-- GOAL OF THE EXERCISE --
Rewrite the records below, swapping "common name" for "vernacular name" everywhere and leaving all else unchanged.

-- RECORD LIST --
↓↓↓
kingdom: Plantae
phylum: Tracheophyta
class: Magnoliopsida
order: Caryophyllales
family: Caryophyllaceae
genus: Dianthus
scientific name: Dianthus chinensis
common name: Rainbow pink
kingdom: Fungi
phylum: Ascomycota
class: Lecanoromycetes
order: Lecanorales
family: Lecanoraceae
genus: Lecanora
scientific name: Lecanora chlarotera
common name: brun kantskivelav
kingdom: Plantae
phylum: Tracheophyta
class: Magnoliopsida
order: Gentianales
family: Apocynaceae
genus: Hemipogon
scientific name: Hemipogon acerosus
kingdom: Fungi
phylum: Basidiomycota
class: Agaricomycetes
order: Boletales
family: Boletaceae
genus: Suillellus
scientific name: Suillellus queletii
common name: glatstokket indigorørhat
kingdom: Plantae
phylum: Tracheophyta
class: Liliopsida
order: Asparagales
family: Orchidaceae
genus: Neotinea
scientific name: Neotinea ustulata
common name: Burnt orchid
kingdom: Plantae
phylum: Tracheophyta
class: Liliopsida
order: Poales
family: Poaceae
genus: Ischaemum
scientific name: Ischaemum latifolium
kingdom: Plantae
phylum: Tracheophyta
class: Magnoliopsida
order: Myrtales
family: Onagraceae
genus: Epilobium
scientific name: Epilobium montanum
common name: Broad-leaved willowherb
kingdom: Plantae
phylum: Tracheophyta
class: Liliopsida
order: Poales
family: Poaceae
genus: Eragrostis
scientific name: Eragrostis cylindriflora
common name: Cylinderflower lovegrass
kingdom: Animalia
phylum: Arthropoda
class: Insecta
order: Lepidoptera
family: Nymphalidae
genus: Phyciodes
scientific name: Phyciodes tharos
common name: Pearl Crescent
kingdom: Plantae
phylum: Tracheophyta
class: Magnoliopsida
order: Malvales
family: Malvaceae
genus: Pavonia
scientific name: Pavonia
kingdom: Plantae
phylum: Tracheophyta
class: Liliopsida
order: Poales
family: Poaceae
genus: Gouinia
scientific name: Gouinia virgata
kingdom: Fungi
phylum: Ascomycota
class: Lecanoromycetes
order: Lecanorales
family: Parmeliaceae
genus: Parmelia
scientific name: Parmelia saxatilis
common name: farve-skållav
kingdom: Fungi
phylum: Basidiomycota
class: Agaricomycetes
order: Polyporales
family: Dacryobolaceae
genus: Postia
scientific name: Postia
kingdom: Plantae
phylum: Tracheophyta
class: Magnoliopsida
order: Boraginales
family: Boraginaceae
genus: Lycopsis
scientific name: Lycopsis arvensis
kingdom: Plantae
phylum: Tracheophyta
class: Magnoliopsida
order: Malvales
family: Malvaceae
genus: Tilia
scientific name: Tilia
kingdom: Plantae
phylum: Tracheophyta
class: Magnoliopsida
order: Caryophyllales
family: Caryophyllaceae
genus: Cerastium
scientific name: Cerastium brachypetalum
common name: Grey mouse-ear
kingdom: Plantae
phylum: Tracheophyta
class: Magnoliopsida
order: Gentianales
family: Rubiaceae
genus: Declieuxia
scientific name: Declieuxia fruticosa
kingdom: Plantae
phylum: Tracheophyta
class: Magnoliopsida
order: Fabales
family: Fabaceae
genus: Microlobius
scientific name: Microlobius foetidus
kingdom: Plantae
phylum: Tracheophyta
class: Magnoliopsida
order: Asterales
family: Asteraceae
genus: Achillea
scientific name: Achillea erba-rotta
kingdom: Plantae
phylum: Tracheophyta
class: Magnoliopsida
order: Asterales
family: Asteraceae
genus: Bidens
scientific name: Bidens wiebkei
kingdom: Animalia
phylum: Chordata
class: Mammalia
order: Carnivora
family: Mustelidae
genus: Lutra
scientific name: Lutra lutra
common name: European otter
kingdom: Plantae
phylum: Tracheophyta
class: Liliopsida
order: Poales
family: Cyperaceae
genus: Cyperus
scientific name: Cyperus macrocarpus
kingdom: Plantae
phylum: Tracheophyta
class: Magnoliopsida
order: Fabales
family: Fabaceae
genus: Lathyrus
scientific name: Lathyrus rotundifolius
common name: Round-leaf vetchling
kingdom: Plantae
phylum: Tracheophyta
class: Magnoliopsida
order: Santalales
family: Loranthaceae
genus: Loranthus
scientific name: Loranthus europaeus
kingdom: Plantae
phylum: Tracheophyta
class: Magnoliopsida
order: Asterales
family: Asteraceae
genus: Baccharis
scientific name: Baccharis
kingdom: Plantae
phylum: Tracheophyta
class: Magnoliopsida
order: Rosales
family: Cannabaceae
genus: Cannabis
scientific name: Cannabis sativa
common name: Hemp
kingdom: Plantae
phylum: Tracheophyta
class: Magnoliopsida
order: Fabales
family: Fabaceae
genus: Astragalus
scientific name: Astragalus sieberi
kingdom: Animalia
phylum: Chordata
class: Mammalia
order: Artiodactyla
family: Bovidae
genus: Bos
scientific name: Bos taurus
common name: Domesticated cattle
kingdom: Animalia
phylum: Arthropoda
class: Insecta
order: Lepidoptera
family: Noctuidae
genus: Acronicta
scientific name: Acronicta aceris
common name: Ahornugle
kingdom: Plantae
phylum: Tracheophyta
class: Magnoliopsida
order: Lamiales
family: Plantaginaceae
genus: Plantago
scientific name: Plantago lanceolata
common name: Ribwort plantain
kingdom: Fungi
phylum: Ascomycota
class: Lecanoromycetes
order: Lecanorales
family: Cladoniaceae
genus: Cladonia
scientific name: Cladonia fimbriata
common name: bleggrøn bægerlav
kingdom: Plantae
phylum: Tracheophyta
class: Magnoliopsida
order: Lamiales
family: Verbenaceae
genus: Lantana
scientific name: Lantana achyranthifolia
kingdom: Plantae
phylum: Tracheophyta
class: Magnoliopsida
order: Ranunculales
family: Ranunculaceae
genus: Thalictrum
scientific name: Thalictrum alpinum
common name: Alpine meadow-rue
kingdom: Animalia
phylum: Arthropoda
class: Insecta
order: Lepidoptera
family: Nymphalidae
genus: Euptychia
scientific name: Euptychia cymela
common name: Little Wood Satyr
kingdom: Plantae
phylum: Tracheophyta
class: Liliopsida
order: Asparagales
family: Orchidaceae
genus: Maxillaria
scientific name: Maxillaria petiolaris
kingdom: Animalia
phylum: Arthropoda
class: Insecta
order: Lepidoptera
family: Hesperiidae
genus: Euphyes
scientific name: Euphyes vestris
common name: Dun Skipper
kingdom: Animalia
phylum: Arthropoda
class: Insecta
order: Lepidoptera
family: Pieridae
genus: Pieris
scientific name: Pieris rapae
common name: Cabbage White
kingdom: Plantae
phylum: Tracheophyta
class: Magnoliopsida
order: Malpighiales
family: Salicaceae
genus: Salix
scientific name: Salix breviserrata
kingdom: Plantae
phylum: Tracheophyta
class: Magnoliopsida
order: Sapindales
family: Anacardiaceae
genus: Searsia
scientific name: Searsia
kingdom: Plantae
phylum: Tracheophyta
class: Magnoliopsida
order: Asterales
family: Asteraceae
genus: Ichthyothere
↑↑↑
-- RESPONSE TO THIS EXERCISE --
kingdom: Plantae
phylum: Tracheophyta
class: Magnoliopsida
order: Caryophyllales
family: Caryophyllaceae
genus: Dianthus
scientific name: Dianthus chinensis
vernacular name: Rainbow pink
kingdom: Fungi
phylum: Ascomycota
class: Lecanoromycetes
order: Lecanorales
family: Lecanoraceae
genus: Lecanora
scientific name: Lecanora chlarotera
vernacular name: brun kantskivelav
kingdom: Plantae
phylum: Tracheophyta
class: Magnoliopsida
order: Gentianales
family: Apocynaceae
genus: Hemipogon
scientific name: Hemipogon acerosus
kingdom: Fungi
phylum: Basidiomycota
class: Agaricomycetes
order: Boletales
family: Boletaceae
genus: Suillellus
scientific name: Suillellus queletii
vernacular name: glatstokket indigorørhat
kingdom: Plantae
phylum: Tracheophyta
class: Liliopsida
order: Asparagales
family: Orchidaceae
genus: Neotinea
scientific name: Neotinea ustulata
vernacular name: Burnt orchid
kingdom: Plantae
phylum: Tracheophyta
class: Liliopsida
order: Poales
family: Poaceae
genus: Ischaemum
scientific name: Ischaemum latifolium
kingdom: Plantae
phylum: Tracheophyta
class: Magnoliopsida
order: Myrtales
family: Onagraceae
genus: Epilobium
scientific name: Epilobium montanum
vernacular name: Broad-leaved willowherb
kingdom: Plantae
phylum: Tracheophyta
class: Liliopsida
order: Poales
family: Poaceae
genus: Eragrostis
scientific name: Eragrostis cylindriflora
vernacular name: Cylinderflower lovegrass
kingdom: Animalia
phylum: Arthropoda
class: Insecta
order: Lepidoptera
family: Nymphalidae
genus: Phyciodes
scientific name: Phyciodes tharos
vernacular name: Pearl Crescent
kingdom: Plantae
phylum: Tracheophyta
class: Magnoliopsida
order: Malvales
family: Malvaceae
genus: Pavonia
scientific name: Pavonia
kingdom: Plantae
phylum: Tracheophyta
class: Liliopsida
order: Poales
family: Poaceae
genus: Gouinia
scientific name: Gouinia virgata
kingdom: Fungi
phylum: Ascomycota
class: Lecanoromycetes
order: Lecanorales
family: Parmeliaceae
genus: Parmelia
scientific name: Parmelia saxatilis
vernacular name: farve-skållav
kingdom: Fungi
phylum: Basidiomycota
class: Agaricomycetes
order: Polyporales
family: Dacryobolaceae
genus: Postia
scientific name: Postia
kingdom: Plantae
phylum: Tracheophyta
class: Magnoliopsida
order: Boraginales
family: Boraginaceae
genus: Lycopsis
scientific name: Lycopsis arvensis
kingdom: Plantae
phylum: Tracheophyta
class: Magnoliopsida
order: Malvales
family: Malvaceae
genus: Tilia
scientific name: Tilia
kingdom: Plantae
phylum: Tracheophyta
class: Magnoliopsida
order: Caryophyllales
family: Caryophyllaceae
genus: Cerastium
scientific name: Cerastium brachypetalum
vernacular name: Grey mouse-ear
kingdom: Plantae
phylum: Tracheophyta
class: Magnoliopsida
order: Gentianales
family: Rubiaceae
genus: Declieuxia
scientific name: Declieuxia fruticosa
kingdom: Plantae
phylum: Tracheophyta
class: Magnoliopsida
order: Fabales
family: Fabaceae
genus: Microlobius
scientific name: Microlobius foetidus
kingdom: Plantae
phylum: Tracheophyta
class: Magnoliopsida
order: Asterales
family: Asteraceae
genus: Achillea
scientific name: Achillea erba-rotta
kingdom: Plantae
phylum: Tracheophyta
class: Magnoliopsida
order: Asterales
family: Asteraceae
genus: Bidens
scientific name: Bidens wiebkei
kingdom: Animalia
phylum: Chordata
class: Mammalia
order: Carnivora
family: Mustelidae
genus: Lutra
scientific name: Lutra lutra
vernacular name: European otter
kingdom: Plantae
phylum: Tracheophyta
class: Liliopsida
order: Poales
family: Cyperaceae
genus: Cyperus
scientific name: Cyperus macrocarpus
kingdom: Plantae
phylum: Tracheophyta
class: Magnoliopsida
order: Fabales
family: Fabaceae
genus: Lathyrus
scientific name: Lathyrus rotundifolius
vernacular name: Round-leaf vetchling
kingdom: Plantae
phylum: Tracheophyta
class: Magnoliopsida
order: Santalales
family: Loranthaceae
genus: Loranthus
scientific name: Loranthus europaeus
kingdom: Plantae
phylum: Tracheophyta
class: Magnoliopsida
order: Asterales
family: Asteraceae
genus: Baccharis
scientific name: Baccharis
kingdom: Plantae
phylum: Tracheophyta
class: Magnoliopsida
order: Rosales
family: Cannabaceae
genus: Cannabis
scientific name: Cannabis sativa
vernacular name: Hemp
kingdom: Plantae
phylum: Tracheophyta
class: Magnoliopsida
order: Fabales
family: Fabaceae
genus: Astragalus
scientific name: Astragalus sieberi
kingdom: Animalia
phylum: Chordata
class: Mammalia
order: Artiodactyla
family: Bovidae
genus: Bos
scientific name: Bos taurus
vernacular name: Domesticated cattle
kingdom: Animalia
phylum: Arthropoda
class: Insecta
order: Lepidoptera
family: Noctuidae
genus: Acronicta
scientific name: Acronicta aceris
vernacular name: Ahornugle
kingdom: Plantae
phylum: Tracheophyta
class: Magnoliopsida
order: Lamiales
family: Plantaginaceae
genus: Plantago
scientific name: Plantago lanceolata
vernacular name: Ribwort plantain
kingdom: Fungi
phylum: Ascomycota
class: Lecanoromycetes
order: Lecanorales
family: Cladoniaceae
genus: Cladonia
scientific name: Cladonia fimbriata
vernacular name: bleggrøn bægerlav
kingdom: Plantae
phylum: Tracheophyta
class: Magnoliopsida
order: Lamiales
family: Verbenaceae
genus: Lantana
scientific name: Lantana achyranthifolia
kingdom: Plantae
phylum: Tracheophyta
class: Magnoliopsida
order: Ranunculales
family: Ranunculaceae
genus: Thalictrum
scientific name: Thalictrum alpinum
vernacular name: Alpine meadow-rue
kingdom: Animalia
phylum: Arthropoda
class: Insecta
order: Lepidoptera
family: Nymphalidae
genus: Euptychia
scientific name: Euptychia cymela
vernacular name: Little Wood Satyr
kingdom: Plantae
phylum: Tracheophyta
class: Liliopsida
order: Asparagales
family: Orchidaceae
genus: Maxillaria
scientific name: Maxillaria petiolaris
kingdom: Animalia
phylum: Arthropoda
class: Insecta
order: Lepidoptera
family: Hesperiidae
genus: Euphyes
scientific name: Euphyes vestris
vernacular name: Dun Skipper
kingdom: Animalia
phylum: Arthropoda
class: Insecta
order: Lepidoptera
family: Pieridae
genus: Pieris
scientific name: Pieris rapae
vernacular name: Cabbage White
kingdom: Plantae
phylum: Tracheophyta
class: Magnoliopsida
order: Malpighiales
family: Salicaceae
genus: Salix
scientific name: Salix breviserrata
kingdom: Plantae
phylum: Tracheophyta
class: Magnoliopsida
order: Sapindales
family: Anacardiaceae
genus: Searsia
scientific name: Searsia
kingdom: Plantae
phylum: Tracheophyta
class: Magnoliopsida
order: Asterales
family: Asteraceae
genus: Ichthyothere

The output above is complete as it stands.